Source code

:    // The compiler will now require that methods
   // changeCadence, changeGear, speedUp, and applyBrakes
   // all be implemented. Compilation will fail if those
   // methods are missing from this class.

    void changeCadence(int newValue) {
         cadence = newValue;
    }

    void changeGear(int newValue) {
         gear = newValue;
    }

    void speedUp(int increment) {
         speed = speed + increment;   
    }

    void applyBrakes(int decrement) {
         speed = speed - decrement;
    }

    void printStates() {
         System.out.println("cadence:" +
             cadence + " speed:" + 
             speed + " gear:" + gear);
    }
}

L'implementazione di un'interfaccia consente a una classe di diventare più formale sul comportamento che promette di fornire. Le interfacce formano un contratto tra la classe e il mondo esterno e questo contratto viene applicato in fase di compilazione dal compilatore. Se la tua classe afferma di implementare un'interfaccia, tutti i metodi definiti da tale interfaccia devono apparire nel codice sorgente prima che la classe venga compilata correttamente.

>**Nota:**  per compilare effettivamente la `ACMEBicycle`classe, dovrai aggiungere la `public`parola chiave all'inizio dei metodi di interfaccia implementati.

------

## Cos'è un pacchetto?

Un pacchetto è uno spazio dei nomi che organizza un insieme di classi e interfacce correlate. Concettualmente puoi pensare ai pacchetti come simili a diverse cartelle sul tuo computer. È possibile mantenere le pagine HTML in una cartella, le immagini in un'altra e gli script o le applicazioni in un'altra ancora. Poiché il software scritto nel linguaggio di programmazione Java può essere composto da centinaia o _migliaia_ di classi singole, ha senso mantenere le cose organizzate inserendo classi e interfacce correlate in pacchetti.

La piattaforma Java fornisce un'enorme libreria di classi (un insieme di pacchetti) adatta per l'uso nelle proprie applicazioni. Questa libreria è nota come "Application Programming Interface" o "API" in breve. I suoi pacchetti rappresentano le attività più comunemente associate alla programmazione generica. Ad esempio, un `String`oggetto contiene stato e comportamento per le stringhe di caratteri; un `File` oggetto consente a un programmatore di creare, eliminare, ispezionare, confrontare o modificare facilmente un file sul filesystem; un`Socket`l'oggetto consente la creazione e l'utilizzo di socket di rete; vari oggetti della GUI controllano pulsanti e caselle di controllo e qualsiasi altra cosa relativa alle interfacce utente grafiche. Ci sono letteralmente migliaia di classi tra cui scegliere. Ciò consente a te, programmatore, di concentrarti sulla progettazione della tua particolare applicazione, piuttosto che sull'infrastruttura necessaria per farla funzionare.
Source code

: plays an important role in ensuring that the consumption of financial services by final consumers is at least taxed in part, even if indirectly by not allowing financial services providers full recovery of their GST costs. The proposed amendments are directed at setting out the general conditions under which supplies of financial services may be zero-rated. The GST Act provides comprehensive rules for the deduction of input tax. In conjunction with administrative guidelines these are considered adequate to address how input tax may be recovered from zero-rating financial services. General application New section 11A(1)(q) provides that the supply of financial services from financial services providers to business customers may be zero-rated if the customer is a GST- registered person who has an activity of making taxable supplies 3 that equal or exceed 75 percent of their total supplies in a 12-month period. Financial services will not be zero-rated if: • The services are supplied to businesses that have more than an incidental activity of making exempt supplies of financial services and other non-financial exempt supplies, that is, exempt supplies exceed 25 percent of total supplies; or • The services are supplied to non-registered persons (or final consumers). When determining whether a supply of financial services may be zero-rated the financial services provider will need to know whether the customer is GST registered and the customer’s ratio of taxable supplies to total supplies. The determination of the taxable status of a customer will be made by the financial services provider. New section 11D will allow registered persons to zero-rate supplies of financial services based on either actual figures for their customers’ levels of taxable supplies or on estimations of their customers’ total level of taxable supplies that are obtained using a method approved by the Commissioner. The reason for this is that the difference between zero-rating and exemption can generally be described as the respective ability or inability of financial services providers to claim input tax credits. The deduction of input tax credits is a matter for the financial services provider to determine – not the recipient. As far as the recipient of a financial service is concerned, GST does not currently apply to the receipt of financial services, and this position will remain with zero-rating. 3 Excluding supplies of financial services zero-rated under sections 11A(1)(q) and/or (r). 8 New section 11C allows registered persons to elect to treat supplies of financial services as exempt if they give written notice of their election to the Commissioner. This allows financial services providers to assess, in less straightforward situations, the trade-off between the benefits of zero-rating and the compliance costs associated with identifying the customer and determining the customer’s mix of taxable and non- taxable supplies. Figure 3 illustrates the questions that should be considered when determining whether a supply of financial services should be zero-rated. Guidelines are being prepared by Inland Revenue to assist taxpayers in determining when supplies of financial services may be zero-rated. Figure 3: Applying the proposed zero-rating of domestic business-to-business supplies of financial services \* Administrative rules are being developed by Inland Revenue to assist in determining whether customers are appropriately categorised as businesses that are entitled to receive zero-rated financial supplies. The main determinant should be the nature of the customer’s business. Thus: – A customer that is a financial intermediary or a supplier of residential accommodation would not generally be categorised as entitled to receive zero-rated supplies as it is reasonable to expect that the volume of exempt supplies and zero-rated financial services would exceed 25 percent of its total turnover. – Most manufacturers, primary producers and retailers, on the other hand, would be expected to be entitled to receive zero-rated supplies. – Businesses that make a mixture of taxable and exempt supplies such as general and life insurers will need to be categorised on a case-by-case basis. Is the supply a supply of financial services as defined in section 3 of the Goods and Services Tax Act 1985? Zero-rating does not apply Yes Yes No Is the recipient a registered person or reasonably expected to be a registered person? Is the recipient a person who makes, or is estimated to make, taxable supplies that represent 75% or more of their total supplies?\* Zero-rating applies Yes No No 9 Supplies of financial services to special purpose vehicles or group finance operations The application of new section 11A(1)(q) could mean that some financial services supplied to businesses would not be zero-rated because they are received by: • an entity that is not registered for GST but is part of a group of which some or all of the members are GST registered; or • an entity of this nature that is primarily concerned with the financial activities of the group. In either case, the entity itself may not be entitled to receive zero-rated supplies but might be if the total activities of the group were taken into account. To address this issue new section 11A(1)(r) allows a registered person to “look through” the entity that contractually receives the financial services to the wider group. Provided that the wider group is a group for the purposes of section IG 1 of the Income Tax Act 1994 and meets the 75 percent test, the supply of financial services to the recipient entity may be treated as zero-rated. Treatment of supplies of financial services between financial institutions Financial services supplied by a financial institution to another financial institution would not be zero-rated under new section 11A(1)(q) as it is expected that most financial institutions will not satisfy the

- _How to complete this task_: What is needed is a full, exact copy of the records.

- _Answer for this exercise_:
Source code

:    // The compiler will now require that methods
   // changeCadence, changeGear, speedUp, and applyBrakes
   // all be implemented. Compilation will fail if those
   // methods are missing from this class.

    void changeCadence(int newValue) {
         cadence = newValue;
    }

    void changeGear(int newValue) {
         gear = newValue;
    }

    void speedUp(int increment) {
         speed = speed + increment;   
    }

    void applyBrakes(int decrement) {
         speed = speed - decrement;
    }

    void printStates() {
         System.out.println("cadence:" +
             cadence + " speed:" + 
             speed + " gear:" + gear);
    }
}

L'implementazione di un'interfaccia consente a una classe di diventare più formale sul comportamento che promette di fornire. Le interfacce formano un contratto tra la classe e il mondo esterno e questo contratto viene applicato in fase di compilazione dal compilatore. Se la tua classe afferma di implementare un'interfaccia, tutti i metodi definiti da tale interfaccia devono apparire nel codice sorgente prima che la classe venga compilata correttamente.

>**Nota:**  per compilare effettivamente la `ACMEBicycle`classe, dovrai aggiungere la `public`parola chiave all'inizio dei metodi di interfaccia implementati.

------

## Cos'è un pacchetto?

Un pacchetto è uno spazio dei nomi che organizza un insieme di classi e interfacce correlate. Concettualmente puoi pensare ai pacchetti come simili a diverse cartelle sul tuo computer. È possibile mantenere le pagine HTML in una cartella, le immagini in un'altra e gli script o le applicazioni in un'altra ancora. Poiché il software scritto nel linguaggio di programmazione Java può essere composto da centinaia o _migliaia_ di classi singole, ha senso mantenere le cose organizzate inserendo classi e interfacce correlate in pacchetti.

La piattaforma Java fornisce un'enorme libreria di classi (un insieme di pacchetti) adatta per l'uso nelle proprie applicazioni. Questa libreria è nota come "Application Programming Interface" o "API" in breve. I suoi pacchetti rappresentano le attività più comunemente associate alla programmazione generica. Ad esempio, un `String`oggetto contiene stato e comportamento per le stringhe di caratteri; un `File` oggetto consente a un programmatore di creare, eliminare, ispezionare, confrontare o modificare facilmente un file sul filesystem; un`Socket`l'oggetto consente la creazione e l'utilizzo di socket di rete; vari oggetti della GUI controllano pulsanti e caselle di controllo e qualsiasi altra cosa relativa alle interfacce utente grafiche. Ci sono letteralmente migliaia di classi tra cui scegliere. Ciò consente a te, programmatore, di concentrarti sulla progettazione della tua particolare applicazione, piuttosto che sull'infrastruttura necessaria per farla funzionare.
Source code

: plays an important role in ensuring that the consumption of financial services by final consumers is at least taxed in part, even if indirectly by not allowing financial services providers full recovery of their GST costs. The proposed amendments are directed at setting out the general conditions under which supplies of financial services may be zero-rated. The GST Act provides comprehensive rules for the deduction of input tax. In conjunction with administrative guidelines these are considered adequate to address how input tax may be recovered from zero-rating financial services. General application New section 11A(1)(q) provides that the supply of financial services from financial services providers to business customers may be zero-rated if the customer is a GST- registered person who has an activity of making taxable supplies 3 that equal or exceed 75 percent of their total supplies in a 12-month period. Financial services will not be zero-rated if: • The services are supplied to businesses that have more than an incidental activity of making exempt supplies of financial services and other non-financial exempt supplies, that is, exempt supplies exceed 25 percent of total supplies; or • The services are supplied to non-registered persons (or final consumers). When determining whether a supply of financial services may be zero-rated the financial services provider will need to know whether the customer is GST registered and the customer’s ratio of taxable supplies to total supplies. The determination of the taxable status of a customer will be made by the financial services provider. New section 11D will allow registered persons to zero-rate supplies of financial services based on either actual figures for their customers’ levels of taxable supplies or on estimations of their customers’ total level of taxable supplies that are obtained using a method approved by the Commissioner. The reason for this is that the difference between zero-rating and exemption can generally be described as the respective ability or inability of financial services providers to claim input tax credits. The deduction of input tax credits is a matter for the financial services provider to determine – not the recipient. As far as the recipient of a financial service is concerned, GST does not currently apply to the receipt of financial services, and this position will remain with zero-rating. 3 Excluding supplies of financial services zero-rated under sections 11A(1)(q) and/or (r). 8 New section 11C allows registered persons to elect to treat supplies of financial services as exempt if they give written notice of their election to the Commissioner. This allows financial services providers to assess, in less straightforward situations, the trade-off between the benefits of zero-rating and the compliance costs associated with identifying the customer and determining the customer’s mix of taxable and non- taxable supplies. Figure 3 illustrates the questions that should be considered when determining whether a supply of financial services should be zero-rated. Guidelines are being prepared by Inland Revenue to assist taxpayers in determining when supplies of financial services may be zero-rated. Figure 3: Applying the proposed zero-rating of domestic business-to-business supplies of financial services \* Administrative rules are being developed by Inland Revenue to assist in determining whether customers are appropriately categorised as businesses that are entitled to receive zero-rated financial supplies. The main determinant should be the nature of the customer’s business. Thus: – A customer that is a financial intermediary or a supplier of residential accommodation would not generally be categorised as entitled to receive zero-rated supplies as it is reasonable to expect that the volume of exempt supplies and zero-rated financial services would exceed 25 percent of its total turnover. – Most manufacturers, primary producers and retailers, on the other hand, would be expected to be entitled to receive zero-rated supplies. – Businesses that make a mixture of taxable and exempt supplies such as general and life insurers will need to be categorised on a case-by-case basis. Is the supply a supply of financial services as defined in section 3 of the Goods and Services Tax Act 1985? Zero-rating does not apply Yes Yes No Is the recipient a registered person or reasonably expected to be a registered person? Is the recipient a person who makes, or is estimated to make, taxable supplies that represent 75% or more of their total supplies?\* Zero-rating applies Yes No No 9 Supplies of financial services to special purpose vehicles or group finance operations The application of new section 11A(1)(q) could mean that some financial services supplied to businesses would not be zero-rated because they are received by: • an entity that is not registered for GST but is part of a group of which some or all of the members are GST registered; or • an entity of this nature that is primarily concerned with the financial activities of the group. In either case, the entity itself may not be entitled to receive zero-rated supplies but might be if the total activities of the group were taken into account. To address this issue new section 11A(1)(r) allows a registered person to “look through” the entity that contractually receives the financial services to the wider group. Provided that the wider group is a group for the purposes of section IG 1 of the Income Tax Act 1994 and meets the 75 percent test, the supply of financial services to the recipient entity may be treated as zero-rated. Treatment of supplies of financial services between financial institutions Financial services supplied by a financial institution to another financial institution would not be zero-rated under new section 11A(1)(q) as it is expected that most financial institutions will not satisfy the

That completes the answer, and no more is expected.